The research questions of this study are as follows: What is the nature of the survivors’ utilization of their social networks for assistance? Who do survivors disclose their assault to within their informal social networks? What are the complex reasons why survivors make these decisions? Do characteristics of survivors, their networks, and informal respondents matter in sexual assault disclosure decisions?

Data were collected from a survey assessing perceived social support, identify people with whom the respondent discussed important matters, survivor characteristics, characteristics of members in the network, and sexual experiences. Once the surveys were completed, participants who endorsed any items on the sexual experiences were recruited for interviews. Interviews were used to collect qualitative information on violence-related topics.
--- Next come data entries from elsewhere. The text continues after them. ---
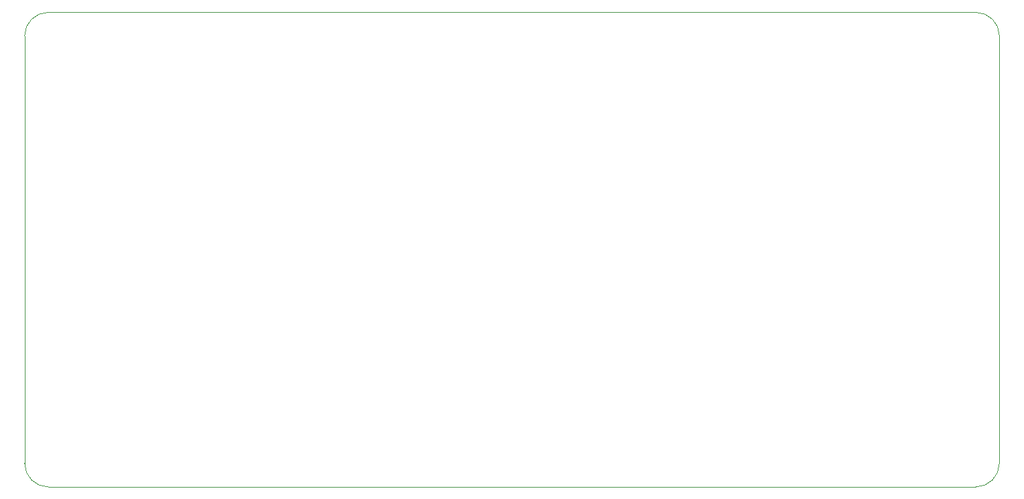
<source format=gbr>
%TF.GenerationSoftware,KiCad,Pcbnew,7.0.11-7.0.11~ubuntu22.04.1*%
%TF.CreationDate,2024-03-21T10:39:11+01:00*%
%TF.ProjectId,displayshield,64697370-6c61-4797-9368-69656c642e6b,rev?*%
%TF.SameCoordinates,Original*%
%TF.FileFunction,Profile,NP*%
%FSLAX46Y46*%
G04 Gerber Fmt 4.6, Leading zero omitted, Abs format (unit mm)*
G04 Created by KiCad (PCBNEW 7.0.11-7.0.11~ubuntu22.04.1) date 2024-03-21 10:39:11*
%MOMM*%
%LPD*%
G01*
G04 APERTURE LIST*
%TA.AperFunction,Profile*%
%ADD10C,0.050000*%
%TD*%
G04 APERTURE END LIST*
D10*
X103000000Y-113000000D02*
X103000000Y-59000000D01*
X106000000Y-56000000D02*
X223000000Y-56000000D01*
X106000000Y-56000000D02*
G75*
G03*
X103000000Y-59000000I0J-3000000D01*
G01*
X226000000Y-59000000D02*
X226000000Y-113000000D01*
X223000000Y-116000000D02*
X106000000Y-116000000D01*
X226000000Y-59000000D02*
G75*
G03*
X223000000Y-56000000I-3000000J0D01*
G01*
X223000000Y-116000000D02*
G75*
G03*
X226000000Y-113000000I0J3000000D01*
G01*
X103000000Y-113000000D02*
G75*
G03*
X106000000Y-116000000I3000000J0D01*
G01*
M02*

</source>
College students (all over the age of 18) were recruited through a psychology department participant pool. Students received course credit for participating in a 50-minute online survey. Of 790 survey respondents, 206 reported sexual assault since age 14.

Nodes were the college students and individuals that the college students reported discussing important matters with. The edges were the links regarding social support and interactions between the nodes.

Authors found that characteristics of survivors, their social networks, and members of these networks were associated with disclosure decisions. Survivors were more likely to tell people who had higher degree centrality, demonstrating that social support was associated with network interconnectivity. They also identified that survivors tended to disclose to a smaller proportion of their network when many network members had relationships with each other or when the network had more subgroups. The figure below demonstrates examples of an association network structure with proportion of network receiving disclosure.

SNA methods made it possible to understand the structure of sexual assault victims’ networks. The authors found that survivors tended to disclose in smaller proportions of their network, suggesting that networks with multiple density-connected cliques most strongly discourage disclosure. These results can aid in help-seeking efforts by considering the social contexts of a survivor’s network.